[Transcribed page contents]

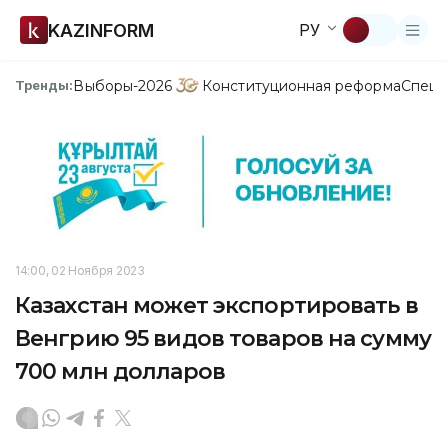
KAZINFORM
РУ
Выборы-2026
Конституционная реформа
Спецп
Тренды:
14:00, 02 Ноября 2023
Казахстан может экспортировать в
Венгрию 95 видов товаров на сумму
700 млн долларов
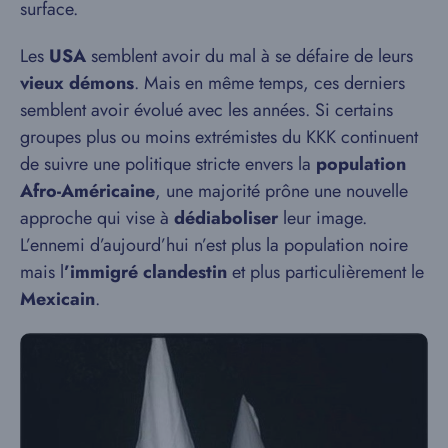
surface.
Les
USA
semblent avoir du mal à se défaire de leurs
vieux démons
. Mais en même temps, ces derniers
semblent avoir évolué avec les années. Si certains
groupes plus ou moins extrémistes du KKK continuent
de suivre une politique stricte envers la
population
Afro-Américaine
, une majorité prône une nouvelle
approche qui vise à
dédiaboliser
leur image.
L’ennemi d’aujourd’hui n’est plus la population noire
mais l
’immigré clandestin
et plus particulièrement le
Mexicain
.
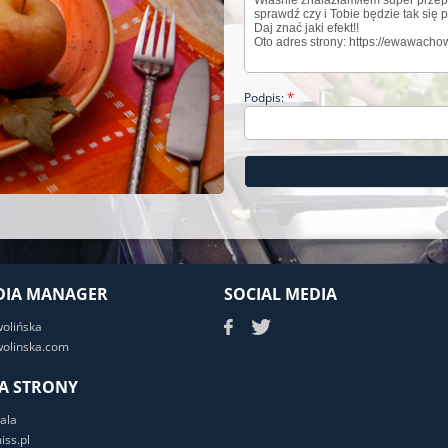
*
Podpis:
DIA MANAGER
SOCIAL MEDIA
wolińska
olinska.com
A STRONY
ala
ss.pl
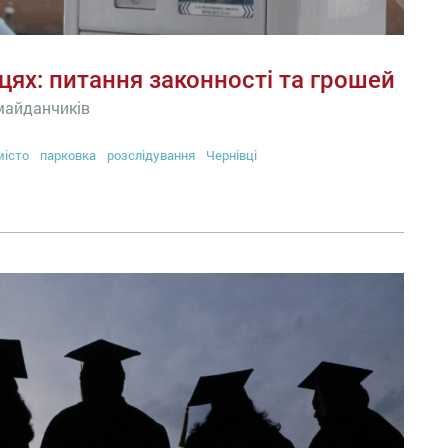
цях: питання законності та грошей
 майданчиків
місто
парковка
розслідування
Чернівці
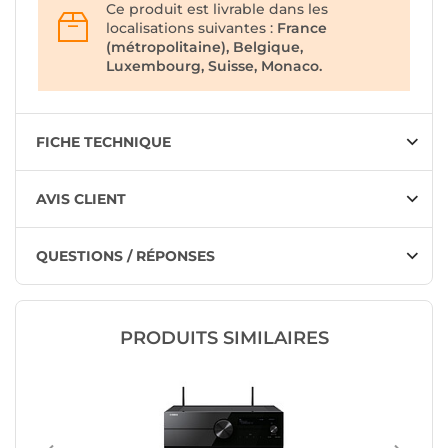
Ce produit est livrable dans les
localisations suivantes :
France
(métropolitaine), Belgique,
Luxembourg, Suisse, Monaco.
FICHE TECHNIQUE
AVIS CLIENT
QUESTIONS / RÉPONSES
PRODUITS SIMILAIRES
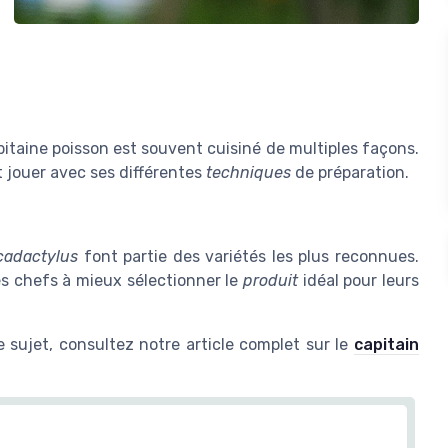
apitaine poisson est souvent cuisiné de multiples façons.
nt jouer avec ses différentes
techniques
de préparation.
cadactylus
font partie des variétés les plus reconnues.
es chefs à mieux sélectionner le
produit
idéal pour leurs
e sujet, consultez notre article complet sur le
capitain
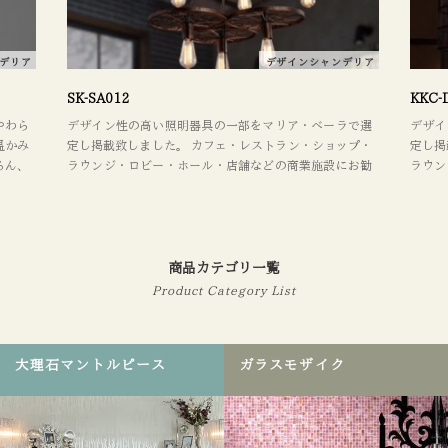
デリア
デザインシャンデリア
SK-SA012
KKC-
やわら
デザイン性の高い照明器具の一部をマリア・ベーラで選
デザイ
温かみ
定し掲載致しました。 カフェ・レストラン・ショップ・
定し掲
ろん、
ラウンジ・ロビー・ホール・店舗などの商業施設にお勧
ラウン
い存在
め。 照明器具を取り替えるだけでも、イメージが大きく
め。 
をマリ
変わります。 デザインやレイアウトに関してもお気軽に
変わり
、ダイ
ご相談下さい。
ご相談
テル・
具を取
商品カテゴリ一覧
 デザ
Product Category List
い。
大理石マントルピース
ガラスモザイク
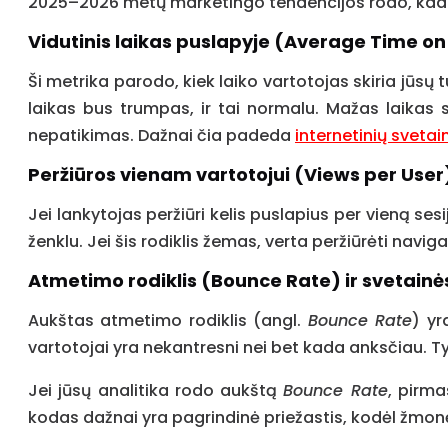
2025–2026 metų marketingo tendencijos rodo, kad p
Vidutinis laikas puslapyje (Average Time o
Ši metrika parodo, kiek laiko vartotojas skiria jūsų t
laikas bus trumpas, ir tai normalu. Mažas laikas
nepatikimas. Dažnai čia padeda
internetinių svetai
Peržiūros vienam vartotojui (Views per User
Jei lankytojas peržiūri kelis puslapius per vieną sesi
ženklu. Jei šis rodiklis žemas, verta peržiūrėti navi
Atmetimo rodiklis (Bounce Rate) ir svetainės
Aukštas atmetimo rodiklis (angl.
Bounce Rate
) yr
vartotojai yra nekantresni nei bet kada anksčiau. Ty
Jei jūsų analitika rodo aukštą
Bounce Rate
, pirma
kodas dažnai yra pagrindinė priežastis, kodėl žmon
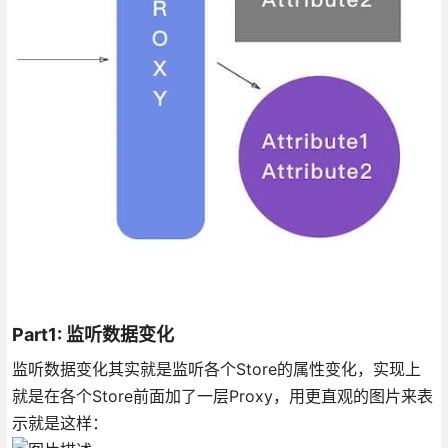
Part1: 监听数据变化
监听数据变化其实就是监听各个Store的属性变化，实现上
就是在各个Store前面加了一层Proxy，用更直观的图片来表
示就是这样：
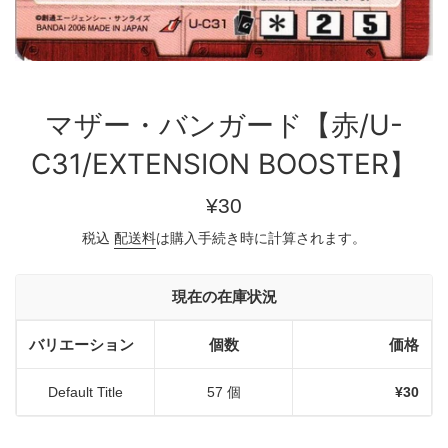
マザー・バンガード【赤/U-
C31/EXTENSION BOOSTER】
通
¥30
常
税込
配送料
は購入手続き時に計算されます。
価
格
現在の在庫状況
バリエーション
個数
価格
Default Title
57 個
¥30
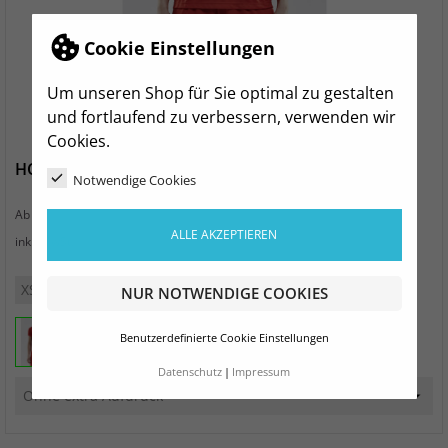
Cookie Einstellungen
Um unseren Shop für Sie optimal zu gestalten
und fortlaufend zu verbessern, verwenden wir
Cookies.
HC Buteo Chemnitz Squad Jersey Solid Women rot
Notwendige Cookies
Preis
23,99 €
Ab
ALLE AKZEPTIEREN
zzgl. Versand
inkl. MwSt.
XS
S
M
L
XL
XXL
NUR NOTWENDIGE COOKIES
Benutzerdefinierte Cookie Einstellungen
Datenschutz
Impressum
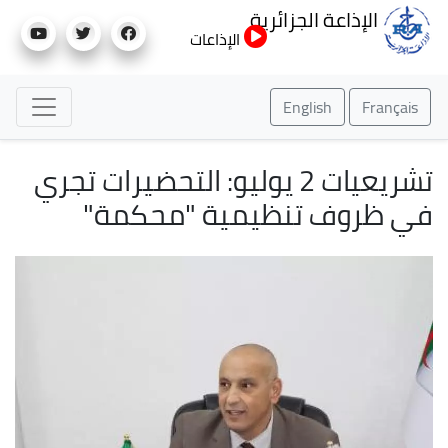
تجاوز
الإذاعة الجزائرية
إلى
الإذاعات
المحتوى
الرئيسي
English
Français
تشريعيات 2 يوليو: التحضيرات تجري
في ظروف تنظيمية "محكمة"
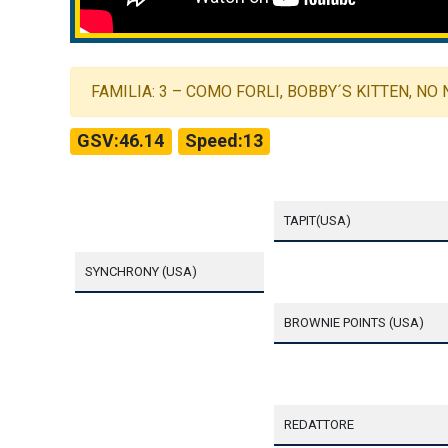
FAMILIA: 3 – COMO FORLI, BOBBY´S KITTEN, NO 
GSV:46.14
Speed:13
TAPIT(USA)
SYNCHRONY (USA)
BROWNIE POINTS (USA)
REDATTORE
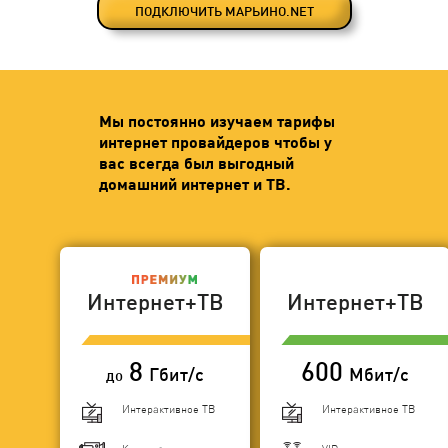
ПОДКЛЮЧИТЬ МАРЬИНО.NET
Мы постоянно изучаем тарифы
интернет провайдеров чтобы у
вас всегда был выгодный
домашний интернет и ТВ.
Интернет+ТВ
Интернет+ТВ
8
600
Гбит/с
Мбит/с
до
Интерактивное ТВ
Интерактивное ТВ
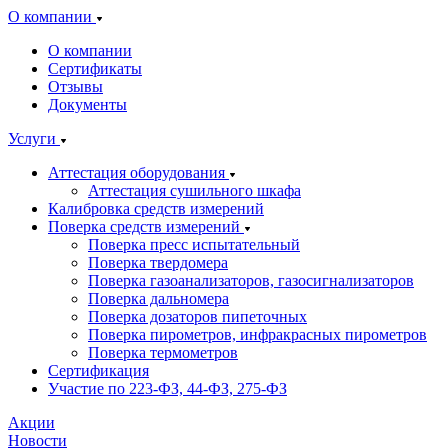
О компании
О компании
Сертификаты
Отзывы
Документы
Услуги
Аттестация оборудования
Аттестация сушильного шкафа
Калибровка средств измерений
Поверка средств измерений
Поверка пресс испытательный
Поверка твердомера
Поверка газоанализаторов, газосигнализаторов
Поверка дальномера
Поверка дозаторов пипеточных
Поверка пирометров, инфракрасных пирометров
Поверка термометров
Сертификация
Участие по 223-ФЗ, 44-ФЗ, 275-ФЗ
Акции
Новости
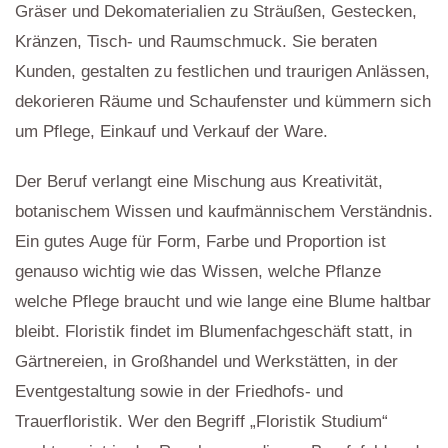
Gräser und Dekomaterialien zu Sträußen, Gestecken,
Kränzen, Tisch- und Raumschmuck. Sie beraten
Kunden, gestalten zu festlichen und traurigen Anlässen,
dekorieren Räume und Schaufenster und kümmern sich
um Pflege, Einkauf und Verkauf der Ware.
Der Beruf verlangt eine Mischung aus Kreativität,
botanischem Wissen und kaufmännischem Verständnis.
Ein gutes Auge für Form, Farbe und Proportion ist
genauso wichtig wie das Wissen, welche Pflanze
welche Pflege braucht und wie lange eine Blume haltbar
bleibt. Floristik findet im Blumenfachgeschäft statt, in
Gärtnereien, in Großhandel und Werkstätten, in der
Eventgestaltung sowie in der Friedhofs- und
Trauerfloristik. Wer den Begriff „Floristik Studium“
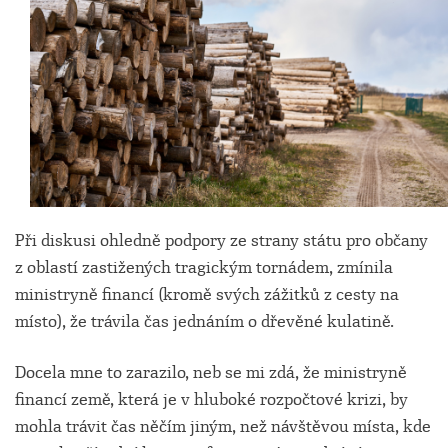
Při diskusi ohledně podpory ze strany státu pro občany
z oblastí zastižených tragickým tornádem, zmínila
ministryně financí (kromě svých zážitků z cesty na
místo), že trávila čas jednáním o dřevěné kulatině.
Docela mne to zarazilo, neb se mi zdá, že ministryně
financí země, která je v hluboké rozpočtové krizi, by
mohla trávit čas něčím jiným, než návštěvou místa, kde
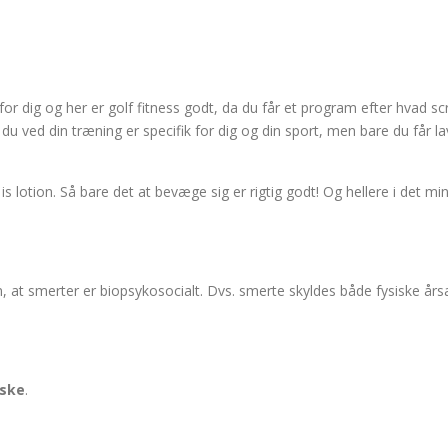
 for dig og her er golf fitness godt, da du får et program efter hvad s
u ved din træning er specifik for dig og din sport, men bare du får la
s lotion. Så bare det at bevæge sig er rigtig godt! Og hellere i det mi
, at smerter er biopsykosocialt. Dvs. smerte skyldes både fysiske år
eske
.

» REQUEST: Check each line of the records for "Поверка" and copy the ones that contain it.

» TASK SOLUTION:
Поверка средств измерений
Поверка пресс испытательный
Поверка твердомера
Поверка газоанализаторов, газосигнализаторов
Поверка дальномера
Поверка дозаторов пипеточных
Поверка пирометров, инфракрасных пирометров
Поверка термометров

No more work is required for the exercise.